Edico Genome Raises $22M to Expand Data Processing and Web Services

 
 
Edico Genome Raises $22M to Expand Data Processing and Web Services
 
 
 

Xconomy San Diego —  San Diego’s Edico Genome, highlighted in Monday’s media debut of Dell Technologies Capital, said today it has raised $22 million in Series B financing led by the Dell investment arm. All existing investors, including Qualcomm Ventures, Axon Ventures, and biotech industry executive Greg Lucier, participated in the round.
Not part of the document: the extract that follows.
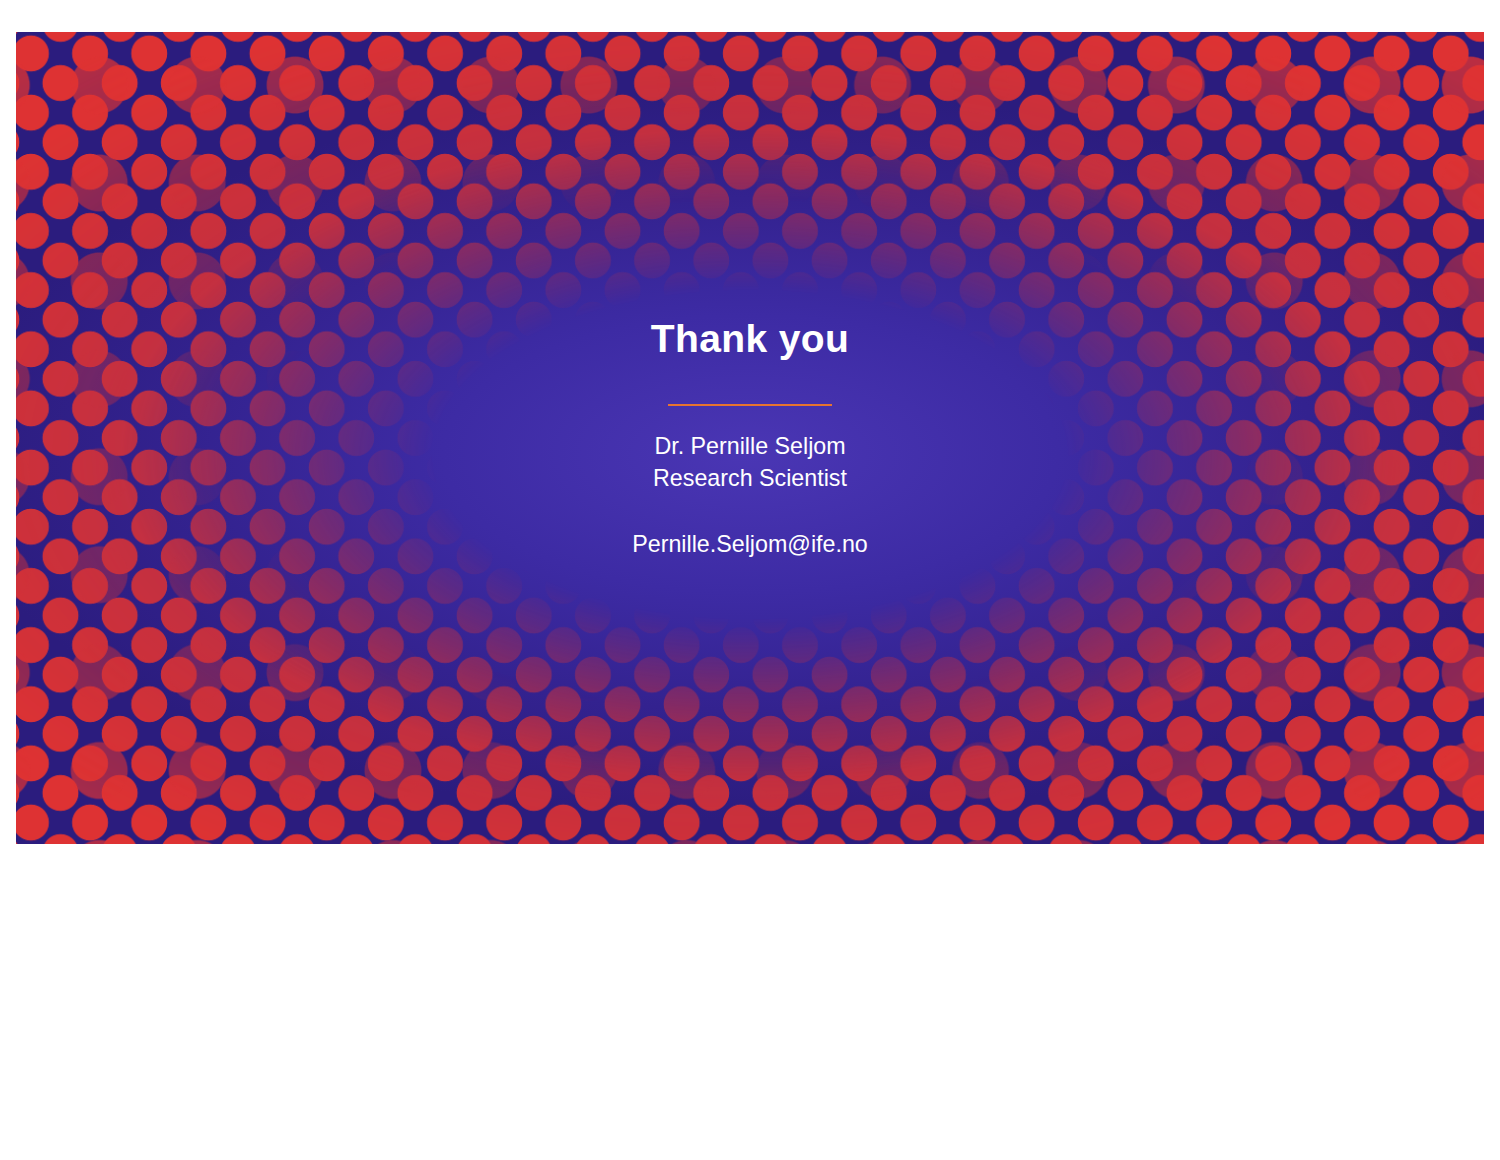Thank you
Dr. Pernille Seljom Research Scientist
Pernille.Seljom@ife.no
The new cash, which brings Edico’s total funding to $32 million, will be used to fuel expansion and further development of Edico’s Dragen technology. There’s a lot of additional engineering and software development that needs to be done, and Edico also plans to expand its sales and marketing team, CEO Pieter van Rooyen said (May 19, 2017). He expects the company will grow from 50 employees to close to 60 by the end of the year.

In 2014, Edico introduced its Dragen processor on a standard computer expansion bus (similar to a graphics processing card) as a combination of hardware and software that was optimized for genomics data processing. The Edico chip, a field-programmable gate array (FPGA), was intended to accelerate the process of reading sequenced nucleotides—A, C, T, or G—from the short DNA segments produced by high-throughput sequencing, and to align them with a reference genome. It’s a computationally intensive process referred to as genome “mapping” that Edico has reduced from 20 hours to 20 minutes.

The company sells its technology to high-throughput genome sequencing centers, academic research institutions, and clinical labs, accelerating the processing time for clinical diagnoses and scientific insights. Edico says its customers have cumulatively processed more than 12 petabytes of genomic data. (If a byte of data was a single grain of rice, Edico says one petabyte would be enough rice to blanket Manhattan.)

Edico also has established technology partnerships with Dell EMC, Intel, IBM, Amazon Web Services, and others to develop cloud-based services for analyzing and storing genomic data. Under this software-as-a-service model, van Rooyen said, “We get paid for the number of DNA petabases that get sequenced.”